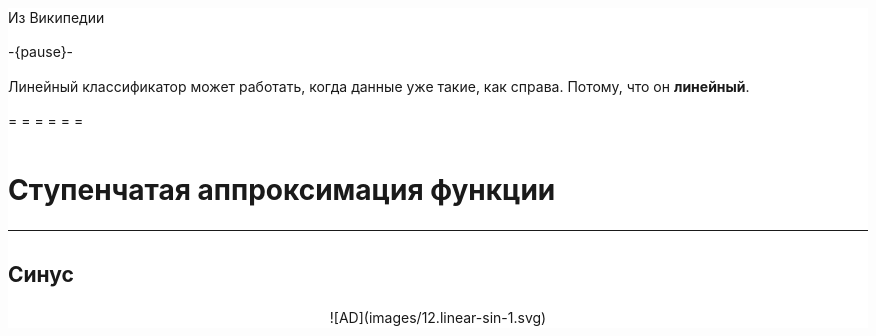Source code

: Из Википедии

-{pause}-

Линейный классификатор может работать, когда данные уже такие, как справа. Потому, что он **линейный**.

= = = = = =

# Ступенчатая аппроксимация функции

- - - - - -

## Синус

<div style="text-align: center;">
![AD](images/12.linear-sin-1.svg) 
</div>
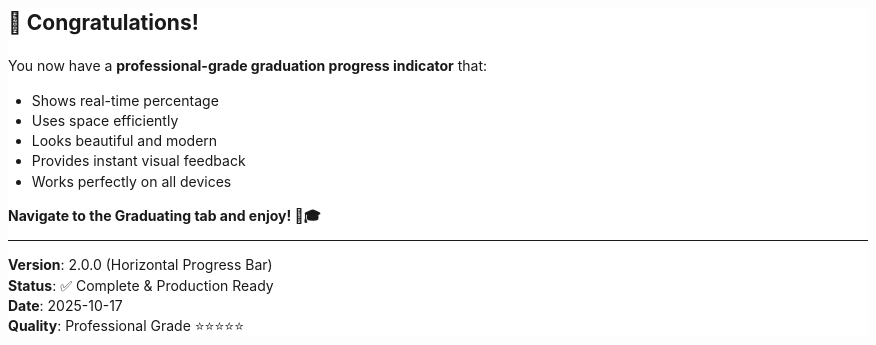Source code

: 
## 🎉 Congratulations!

You now have a **professional-grade graduation progress indicator** that:
- Shows real-time percentage
- Uses space efficiently
- Looks beautiful and modern
- Provides instant visual feedback
- Works perfectly on all devices

**Navigate to the Graduating tab and enjoy! 🚀🎓**

---

**Version**: 2.0.0 (Horizontal Progress Bar)  
**Status**: ✅ Complete & Production Ready  
**Date**: 2025-10-17  
**Quality**: Professional Grade ⭐⭐⭐⭐⭐
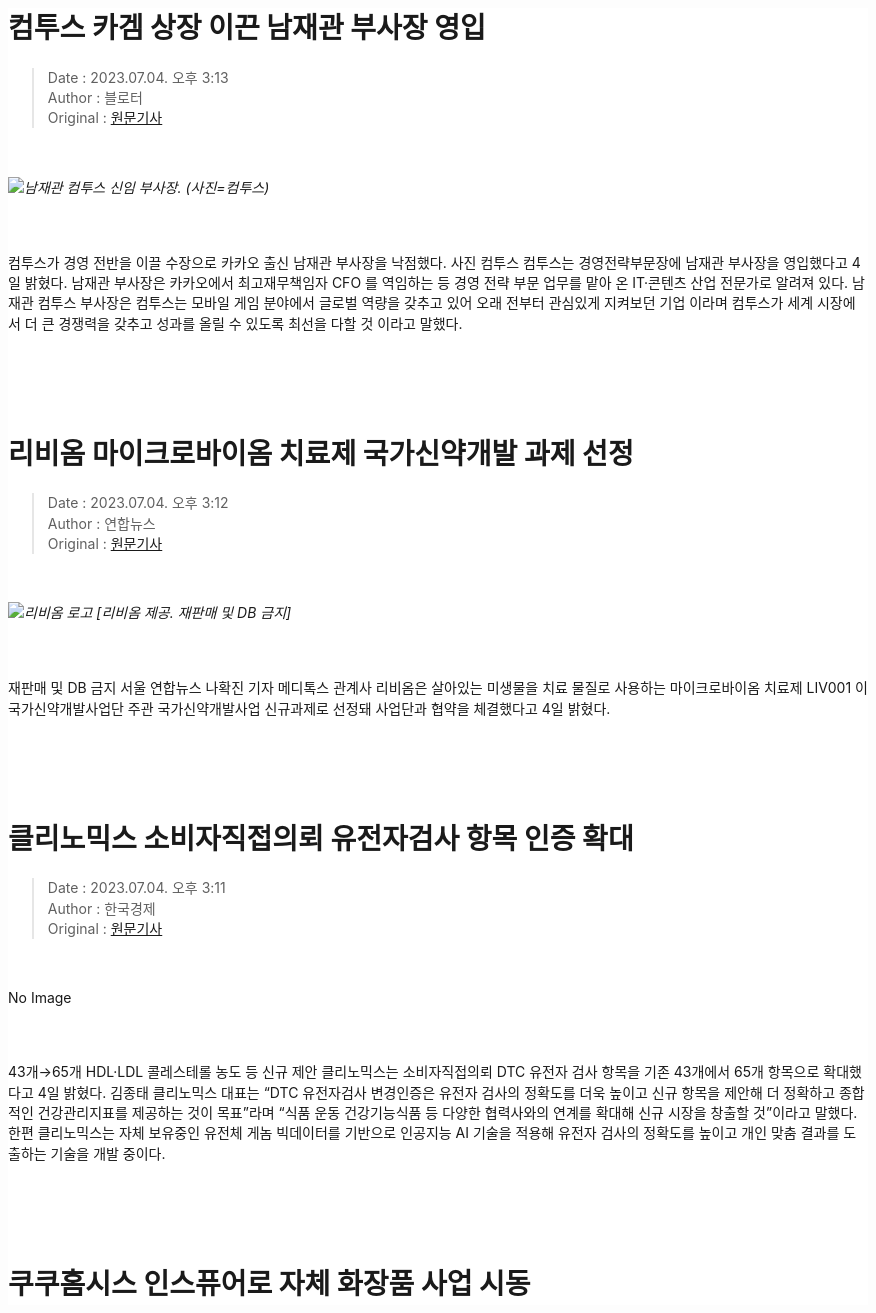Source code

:   
# 컴투스 카겜 상장 이끈 남재관 부사장 영입  
  
> Date : 2023.07.04. 오후 3:13  
> Author : 블로터  
> Original : [원문기사](https://n.news.naver.com/mnews/article/293/0000045544?sid=105)  
<br/>  
  
<img src="https://imgnews.pstatic.net/image/293/2023/07/04/0000045544_001_20230704151301263.png?type=w647" id="img1"></img><em class="img_desc">남재관 컴투스 신임 부사장. (사진=컴투스)</em>  
<br/><br/>  
  
컴투스가 경영 전반을 이끌 수장으로 카카오 출신 남재관 부사장을 낙점했다.
사진 컴투스 컴투스는 경영전략부문장에 남재관 부사장을 영입했다고 4일 밝혔다.
남재관 부사장은 카카오에서 최고재무책임자 CFO 를 역임하는 등 경영 전략 부문 업무를 맡아 온 IT·콘텐츠 산업 전문가로 알려져 있다.
남재관 컴투스 부사장은 컴투스는 모바일 게임 분야에서 글로벌 역량을 갖추고 있어 오래 전부터 관심있게 지켜보던 기업 이라며 컴투스가 세계 시장에서 더 큰 경쟁력을 갖추고 성과를 올릴 수 있도록 최선을 다할 것 이라고 말했다.  
<br/><br/><br/>  

  
# 리비옴 마이크로바이옴 치료제 국가신약개발 과제 선정  
  
> Date : 2023.07.04. 오후 3:12  
> Author : 연합뉴스  
> Original : [원문기사](https://n.news.naver.com/mnews/article/001/0014044263?sid=105)  
<br/>  
  
<img src="https://imgnews.pstatic.net/image/001/2023/07/04/AKR20230704112900017_02_i_P4_20230704151213618.jpg?type=w647" id="img1"></img><em class="img_desc">리비옴 로고 [리비옴 제공. 재판매 및 DB 금지]</em>  
<br/><br/>  
  
재판매 및 DB 금지 서울 연합뉴스 나확진 기자 메디톡스 관계사 리비옴은 살아있는 미생물을 치료 물질로 사용하는 마이크로바이옴 치료제 LIV001 이 국가신약개발사업단 주관 국가신약개발사업 신규과제로 선정돼 사업단과 협약을 체결했다고 4일 밝혔다.  
<br/><br/><br/>  

  
# 클리노믹스 소비자직접의뢰 유전자검사 항목 인증 확대  
  
> Date : 2023.07.04. 오후 3:11  
> Author : 한국경제  
> Original : [원문기사](https://n.news.naver.com/mnews/article/015/0004864034?sid=105)  
<br/>  
  
No Image  
<br/><br/>  
  
43개→65개 HDL·LDL 콜레스테롤 농도 등 신규 제안 클리노믹스는 소비자직접의뢰 DTC 유전자 검사 항목을 기존 43개에서 65개 항목으로 확대했다고 4일 밝혔다.
김종태 클리노믹스 대표는 “DTC 유전자검사 변경인증은 유전자 검사의 정확도를 더욱 높이고 신규 항목을 제안해 더 정확하고 종합적인 건강관리지표를 제공하는 것이 목표”라며 “식품 운동 건강기능식품 등 다양한 협력사와의 연계를 확대해 신규 시장을 창출할 것”이라고 말했다.
한편 클리노믹스는 자체 보유중인 유전체 게놈 빅데이터를 기반으로 인공지능 AI 기술을 적용해 유전자 검사의 정확도를 높이고 개인 맞춤 결과를 도출하는 기술을 개발 중이다.  
<br/><br/><br/>  

  
# 쿠쿠홈시스 인스퓨어로 자체 화장품 사업 시동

*ACTION ITEM*. Every line from the first line of the entries above through the line with "사진 컴투스 컴투스는 경영전략부문장에 남재관 부사장을 영입했다고 4일 밝혔다." must be repeated exactly, and pictures must not be.

*RESPONSE*.
Source code

: Из Википедии

-{pause}-

Линейный классификатор может работать, когда данные уже такие, как справа. Потому, что он **линейный**.

= = = = = =

# Ступенчатая аппроксимация функции

- - - - - -

## Синус

<div style="text-align: center;">
![AD](images/12.linear-sin-1.svg) 
</div>
Source code

: 
## 🎉 Congratulations!

You now have a **professional-grade graduation progress indicator** that:
- Shows real-time percentage
- Uses space efficiently
- Looks beautiful and modern
- Provides instant visual feedback
- Works perfectly on all devices

**Navigate to the Graduating tab and enjoy! 🚀🎓**

---

**Version**: 2.0.0 (Horizontal Progress Bar)  
**Status**: ✅ Complete & Production Ready  
**Date**: 2025-10-17  
**Quality**: Professional Grade ⭐⭐⭐⭐⭐
Source code

:   
# 컴투스 카겜 상장 이끈 남재관 부사장 영입  
  
> Date : 2023.07.04. 오후 3:13  
> Author : 블로터  
> Original : [원문기사](https://n.news.naver.com/mnews/article/293/0000045544?sid=105)  
<br/>  
  
<img src="https://imgnews.pstatic.net/image/293/2023/07/04/0000045544_001_20230704151301263.png?type=w647" id="img1"></img><em class="img_desc">남재관 컴투스 신임 부사장. (사진=컴투스)</em>  
<br/><br/>  
  
컴투스가 경영 전반을 이끌 수장으로 카카오 출신 남재관 부사장을 낙점했다.
사진 컴투스 컴투스는 경영전략부문장에 남재관 부사장을 영입했다고 4일 밝혔다.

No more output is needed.